The press conference was a mixture of darkness and light - at one point the star even accepted a caricature picture of himself from one of the journalists - and he had fun gently mocking the idea of his sexy image.
"Here’s the thing about the 'sex symbol' thing," he said. "I never believe it because when I was 18, nobody was saying, 'He's the sexiest man alive'. Why doesn’t it happen when you really need it, when you're 18, 19 or 20? Not when you’ve been married for 15 years. I can't wake up in the morning and say, ‘Hey, baby,’ [Hugh makes the international gesture for get a look at me, I'm God's gift at this point]. She says: ‘Put the garbage out.'"
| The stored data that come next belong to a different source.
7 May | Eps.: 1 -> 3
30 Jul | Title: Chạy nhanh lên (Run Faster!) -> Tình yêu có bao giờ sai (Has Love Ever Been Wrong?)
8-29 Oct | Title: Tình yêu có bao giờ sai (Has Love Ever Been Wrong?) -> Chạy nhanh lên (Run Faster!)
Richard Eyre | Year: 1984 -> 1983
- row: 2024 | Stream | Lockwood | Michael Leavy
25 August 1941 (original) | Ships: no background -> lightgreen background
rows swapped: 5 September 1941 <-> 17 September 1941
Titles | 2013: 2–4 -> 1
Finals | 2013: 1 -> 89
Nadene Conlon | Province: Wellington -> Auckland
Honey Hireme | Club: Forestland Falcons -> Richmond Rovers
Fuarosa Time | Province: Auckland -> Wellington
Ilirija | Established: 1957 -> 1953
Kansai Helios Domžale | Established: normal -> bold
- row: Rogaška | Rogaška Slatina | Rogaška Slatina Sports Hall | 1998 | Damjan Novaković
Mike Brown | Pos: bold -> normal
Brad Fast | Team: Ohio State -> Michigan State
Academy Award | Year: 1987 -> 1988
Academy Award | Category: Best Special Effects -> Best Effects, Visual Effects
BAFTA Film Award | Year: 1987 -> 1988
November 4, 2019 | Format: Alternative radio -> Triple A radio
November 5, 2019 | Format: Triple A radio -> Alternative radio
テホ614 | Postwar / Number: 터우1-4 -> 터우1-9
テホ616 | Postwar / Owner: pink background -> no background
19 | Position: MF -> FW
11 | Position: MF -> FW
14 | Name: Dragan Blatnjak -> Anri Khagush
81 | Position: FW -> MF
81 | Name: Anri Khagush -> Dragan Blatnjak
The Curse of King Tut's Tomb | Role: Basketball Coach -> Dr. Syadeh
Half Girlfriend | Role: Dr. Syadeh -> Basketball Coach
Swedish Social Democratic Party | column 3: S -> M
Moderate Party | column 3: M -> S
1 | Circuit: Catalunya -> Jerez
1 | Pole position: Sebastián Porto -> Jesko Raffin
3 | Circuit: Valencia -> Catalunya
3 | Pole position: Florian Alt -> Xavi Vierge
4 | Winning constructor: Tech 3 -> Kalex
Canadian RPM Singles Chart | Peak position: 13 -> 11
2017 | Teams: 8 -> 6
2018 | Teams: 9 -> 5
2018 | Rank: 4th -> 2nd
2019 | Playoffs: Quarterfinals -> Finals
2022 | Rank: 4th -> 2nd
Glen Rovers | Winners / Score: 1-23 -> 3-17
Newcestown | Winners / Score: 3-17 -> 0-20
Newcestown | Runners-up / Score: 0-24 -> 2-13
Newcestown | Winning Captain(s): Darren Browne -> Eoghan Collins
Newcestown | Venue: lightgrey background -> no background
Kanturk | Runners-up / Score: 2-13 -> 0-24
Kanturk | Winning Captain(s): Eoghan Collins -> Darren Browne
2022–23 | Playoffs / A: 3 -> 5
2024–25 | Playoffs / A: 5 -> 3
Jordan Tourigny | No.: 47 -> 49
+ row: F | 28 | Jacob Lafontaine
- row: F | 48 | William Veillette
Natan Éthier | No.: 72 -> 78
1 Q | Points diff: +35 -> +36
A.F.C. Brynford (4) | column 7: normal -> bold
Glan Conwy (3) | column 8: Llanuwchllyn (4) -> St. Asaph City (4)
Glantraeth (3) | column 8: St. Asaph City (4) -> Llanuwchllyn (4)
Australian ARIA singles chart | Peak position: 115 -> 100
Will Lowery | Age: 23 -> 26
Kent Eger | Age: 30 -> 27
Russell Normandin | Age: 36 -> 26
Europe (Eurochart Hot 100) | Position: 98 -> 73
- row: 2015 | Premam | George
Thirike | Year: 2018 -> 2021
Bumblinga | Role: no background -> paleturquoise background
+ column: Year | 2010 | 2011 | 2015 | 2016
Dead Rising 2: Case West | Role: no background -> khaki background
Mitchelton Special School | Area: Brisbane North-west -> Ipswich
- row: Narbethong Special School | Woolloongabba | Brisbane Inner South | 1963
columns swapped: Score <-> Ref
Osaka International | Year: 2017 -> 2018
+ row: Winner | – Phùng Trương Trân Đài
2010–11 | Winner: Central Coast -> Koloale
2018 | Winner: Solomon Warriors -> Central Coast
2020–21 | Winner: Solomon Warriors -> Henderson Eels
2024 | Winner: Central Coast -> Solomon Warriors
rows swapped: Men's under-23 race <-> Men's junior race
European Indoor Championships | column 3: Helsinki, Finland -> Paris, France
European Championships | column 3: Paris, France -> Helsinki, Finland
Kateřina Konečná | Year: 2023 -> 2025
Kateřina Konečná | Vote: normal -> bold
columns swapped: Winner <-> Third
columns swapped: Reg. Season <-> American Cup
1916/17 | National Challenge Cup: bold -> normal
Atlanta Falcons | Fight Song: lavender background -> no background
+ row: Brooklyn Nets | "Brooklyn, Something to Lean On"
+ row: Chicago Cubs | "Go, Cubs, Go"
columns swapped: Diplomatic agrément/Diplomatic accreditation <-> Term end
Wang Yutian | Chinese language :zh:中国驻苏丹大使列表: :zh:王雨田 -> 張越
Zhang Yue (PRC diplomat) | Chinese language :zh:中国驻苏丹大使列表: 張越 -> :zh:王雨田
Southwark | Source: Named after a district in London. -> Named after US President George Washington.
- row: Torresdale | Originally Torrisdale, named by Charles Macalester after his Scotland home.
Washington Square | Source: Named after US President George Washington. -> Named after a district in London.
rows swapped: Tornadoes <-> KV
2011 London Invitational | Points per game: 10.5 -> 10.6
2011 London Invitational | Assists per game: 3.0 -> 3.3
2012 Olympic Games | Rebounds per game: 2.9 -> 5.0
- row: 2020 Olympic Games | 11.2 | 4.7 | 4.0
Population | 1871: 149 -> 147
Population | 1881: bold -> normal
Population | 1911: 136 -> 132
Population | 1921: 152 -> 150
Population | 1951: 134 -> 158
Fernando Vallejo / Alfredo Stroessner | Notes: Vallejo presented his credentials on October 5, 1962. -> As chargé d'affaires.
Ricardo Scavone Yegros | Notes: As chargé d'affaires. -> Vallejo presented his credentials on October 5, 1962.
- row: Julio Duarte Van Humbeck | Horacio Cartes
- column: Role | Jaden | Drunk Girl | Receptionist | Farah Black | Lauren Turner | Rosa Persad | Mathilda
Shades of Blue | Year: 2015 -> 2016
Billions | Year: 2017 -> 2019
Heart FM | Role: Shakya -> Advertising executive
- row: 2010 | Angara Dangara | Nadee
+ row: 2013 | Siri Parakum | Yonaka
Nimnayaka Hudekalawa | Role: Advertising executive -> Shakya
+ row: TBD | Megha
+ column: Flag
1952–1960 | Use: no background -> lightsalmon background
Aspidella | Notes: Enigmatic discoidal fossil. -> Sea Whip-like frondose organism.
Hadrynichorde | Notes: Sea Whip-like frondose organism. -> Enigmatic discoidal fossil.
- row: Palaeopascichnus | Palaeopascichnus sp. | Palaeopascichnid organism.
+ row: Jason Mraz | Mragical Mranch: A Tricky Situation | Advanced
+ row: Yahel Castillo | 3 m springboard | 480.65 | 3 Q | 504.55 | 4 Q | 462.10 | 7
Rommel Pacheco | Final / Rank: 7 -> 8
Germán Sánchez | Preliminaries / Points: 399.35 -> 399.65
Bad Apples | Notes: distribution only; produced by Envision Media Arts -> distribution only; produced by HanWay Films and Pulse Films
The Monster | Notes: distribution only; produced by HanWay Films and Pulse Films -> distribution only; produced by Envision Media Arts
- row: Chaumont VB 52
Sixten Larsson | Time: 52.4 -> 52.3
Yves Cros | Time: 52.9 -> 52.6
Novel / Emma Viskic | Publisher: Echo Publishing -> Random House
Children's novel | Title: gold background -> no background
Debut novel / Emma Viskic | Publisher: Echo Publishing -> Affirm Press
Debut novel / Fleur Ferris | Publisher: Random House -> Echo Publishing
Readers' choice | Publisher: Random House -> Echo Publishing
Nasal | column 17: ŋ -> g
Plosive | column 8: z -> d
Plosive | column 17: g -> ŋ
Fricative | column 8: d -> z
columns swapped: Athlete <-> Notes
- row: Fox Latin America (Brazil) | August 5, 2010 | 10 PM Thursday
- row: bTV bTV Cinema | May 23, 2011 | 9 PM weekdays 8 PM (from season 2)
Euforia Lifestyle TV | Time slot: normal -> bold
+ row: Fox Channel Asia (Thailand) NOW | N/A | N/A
And he also recalled the moment he was asked to host the Academy Awards.
"The night I found out about the Oscars, I was on a press tour and I was in London and it was about 1am after a premiere," he said. "I got a phonecall from Steven Spielberg's office saying do you want to host the Oscars and I thought it was a joke. It turned out it was for real and I hung up the phone after saying yes and sat on the end of the bed for about five minutes stunned, in shock, wondering why I'd said yes. My wife walked in and she could see I'd gone white. She said, 'Are you ok?' and I said, 'Babe, you're about to go to bed with the host of the 81st Academy Awards. And she said, 'Billy Crystal's here?!'
Inevitably, Wolverine also formed a big part of the questioning and Jackman was happy to talk about the comic book character, going so far as to imagine a world with someone else playing the role he has held down for 14 years.
"I'm fully aware that Wolverine is one of the greater characters," he said. "It was the only part I was offered at the time, so I was going to take it regardless. But I feel so lucky that I had that part.
"And, of course, the rule is - great parts always outlive the actors who play them. If you forget that, that's at your peril. There will come a time. I feel it's coming, although I'm not quite sure when it is. I haven't made a decision beyond the X-Men movie that's coming out next May. I genuinely haven't... but it would have to be a very compelling reason for me to do it again."
He also talked about a missed opportunity for a bit of comic book crossover.
"One of the really cool things about comic books is they way they throw Batman in with Wolverine or The Hulk with Wolverine," he said. "People ask me all the time, 'Do you think Spider-Man can beat Wolverine?' It's part of the DNA of the comics. Of course, I watched The Avengers and I thought it would be really cool just to turn up as Wolverine. Marvel wanted me to do a mini cameo without telling anybody on the first Spider-Man. They couldn't find my suit because it had been stolen from the first X-Men, so I couldn't turn up. So it might have happened without anyone knowing about it. But now, there's so many people involved and so much politics. I hope it can happen one day but, who knows?
That may be a matter still up for debate but when it comes to directors he still wants a job with, Jackman is quick to reply.
"Peter Weir," he said. "He's one of the people who just makes movies when he feels the inspiration. I'd dearly love to work with him."